The Uighurs are an ethnic minority in their own ancestral homeland. Imagine the Western region of China as the American West was during the 1800s. And instead of native Americans, Uighurs and Tibetans. The ruling, eastern, Han chinese encouraged and maybe even forced settlement of Han chinese into the Western regions. The Uighurs are now effectively second class citizens.

At the college where I stayed, there were a couple of Uighurs on the "school board" but the school President was Han and placed by the Communist government. I was told - not by the Chinese - that the Uighur governmental placements were really nothing more than titular appeasements by the Chinese government.

As the first article notes, were we to release these Uighurs back to China, they'd not have it good. I'd give an educated guess and say you'd never hear from them again. You get the idea. The sad thing is, many of them will probably never see their families again, as mentioned in the Frontline episode.

Troglodyte
24 Apr 2009, 06:04 PM
Similar to the Shiites in southern Iraq following Desert Storm, many Uighurs especially following 9-11 thought that the US might support their cause for freedom from China. Many have felt hung out to dry by the US.

BioBeing
24 Apr 2009, 06:08 PM
What were those people even doing in Guantanamo? If they were not fighting the US, did they just happen to get picked up by random?

Troglodyte
24 Apr 2009, 06:23 PM
Well, according to their interview on Frontline, they were down in Afghanistan looking for work and just happened to be in the wrong place at the wrong time. Furthermore, they stated that once US and NATO forces invaded Afghanistan that often people (Afghanis) would go to the soldiers and say "This man is a terrorist." or "I know where there are some terrorists", etc. The thought then being that the informing was purely monetarily based and thus not necessarily based in truth. That said, if an Afghani saw foreigners (Uighurs speak Mandarin chinese and their native Turkic Uighur language whereas Afghanis speak Urdu, Pashtun and probably several other languages) and considering how tribal and regionally confrontational they are to each other, they may have just had a level of distrust and uncertainty. And while many Afghanis weren't keen on the Taliban, many share similar fundie Islamic beliefs. Removing the Taliban allowed the tribal undercurrents that the Taliban and others had managed to keep under wraps, to burble to the surface.

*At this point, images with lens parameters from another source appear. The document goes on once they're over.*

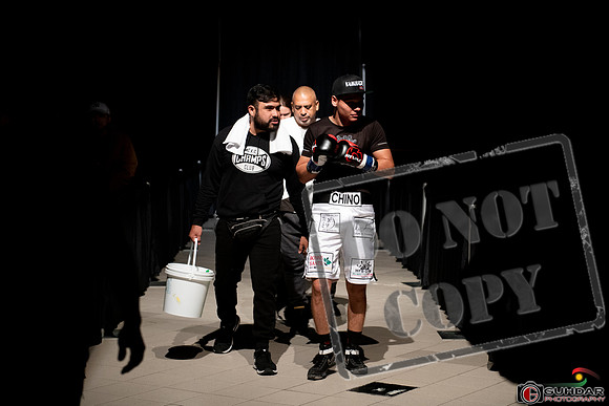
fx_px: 1367
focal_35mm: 81
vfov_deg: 16.9
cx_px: 343
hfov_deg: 25.1
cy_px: 185
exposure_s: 1/250
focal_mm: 70
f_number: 2.8
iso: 2000
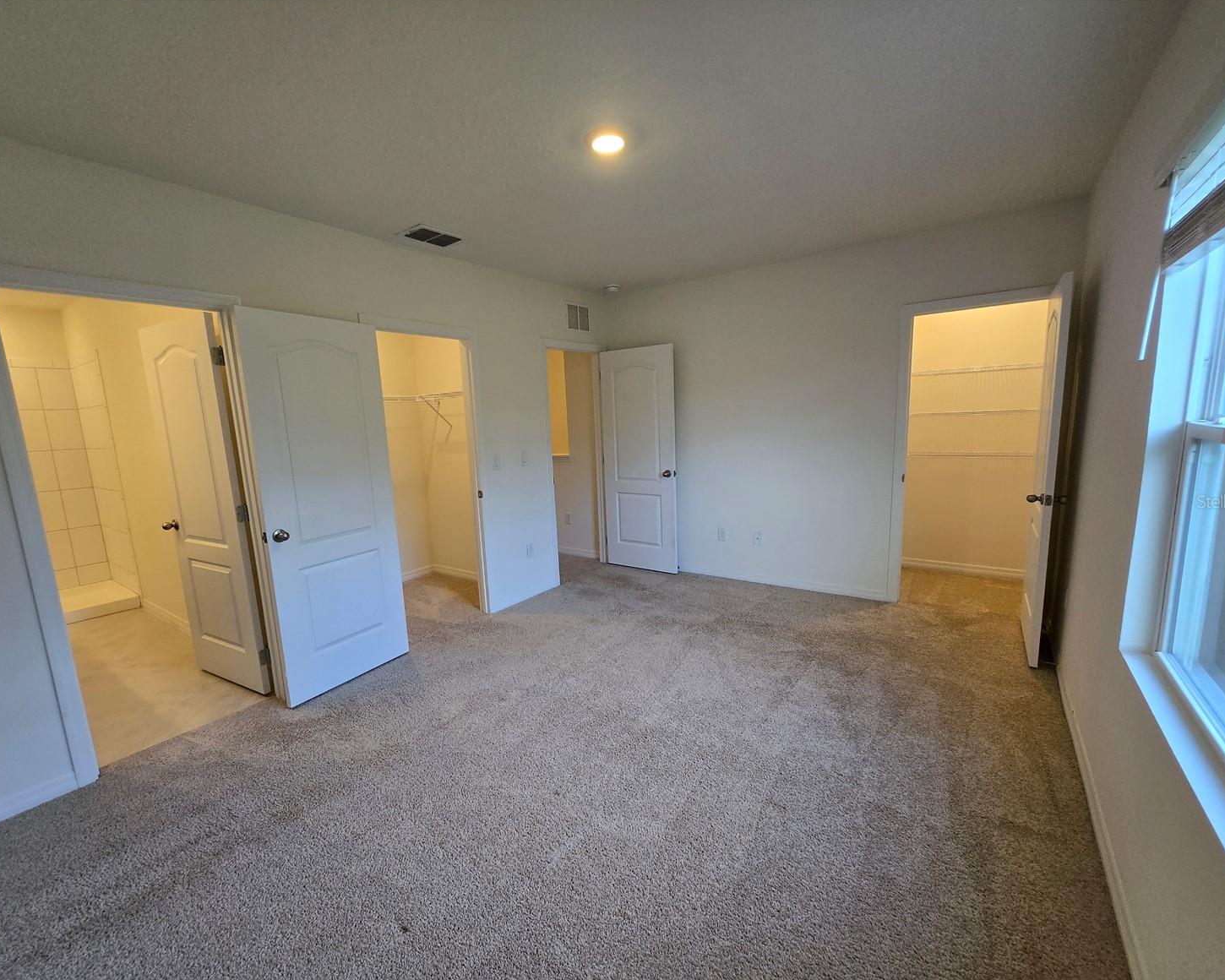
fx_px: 508
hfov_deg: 100.7
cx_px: 601
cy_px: 501
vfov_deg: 88.0
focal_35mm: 14
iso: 100
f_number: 2.2
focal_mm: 1.7
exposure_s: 1/60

According to the LA Times article, the Uighurs in question were in fact in Afghanistan for weapons training. And while the Uighurs in recent history had little interest (rather they had hope and love for the US... looking to us as potential "liberators" or assistors) in US, our policy was/is, grab them all up first, ask questions later.

So, I don't think they were picked up "randomly". But the sad thing is, even if in reality they never posed any direct threat to the US, by us taking them, we made their life harder and safer at the same time.

Who knows. Had they never been taken, they may well have gone back to Xinjiang and perpetrated acts against the Chinese government and they'd never have been heard from again were they then caught by the Chinese government.